ACTIVITY → Reproduce every line of text in the listing below word for word, and leave the pictures out of your answer.

AVAILABLE RECORDS →
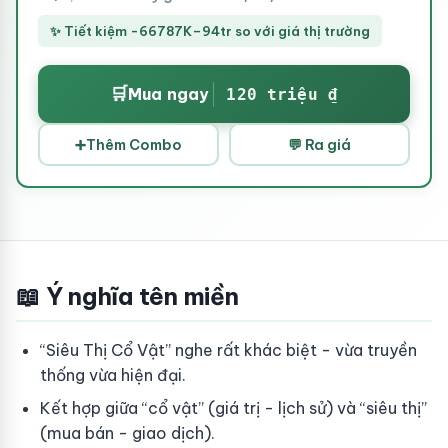
✨ Tiết kiệm -66787K–94tr so với giá thị trường
🛒
Mua ngay
120 triệu ₫
➕
Thêm Combo
💬 Ra giá
📖 Ý nghĩa tên miền
“Siêu Thị Cổ Vật” nghe rất khác biệt - vừa truyền
thống vừa hiện đại.
Kết hợp giữa “cổ vật” (giá trị - lịch sử) và “siêu thị”
(mua bán - giao dịch).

REPLY TO THE EXERCISE →
✨ Tiết kiệm -66787K–94tr so với giá thị trường
🛒
Mua ngay
120 triệu ₫
➕
Thêm Combo
💬 Ra giá
📖 Ý nghĩa tên miền
“Siêu Thị Cổ Vật” nghe rất khác biệt - vừa truyền
thống vừa hiện đại.
Kết hợp giữa “cổ vật” (giá trị - lịch sử) và “siêu thị”
(mua bán - giao dịch).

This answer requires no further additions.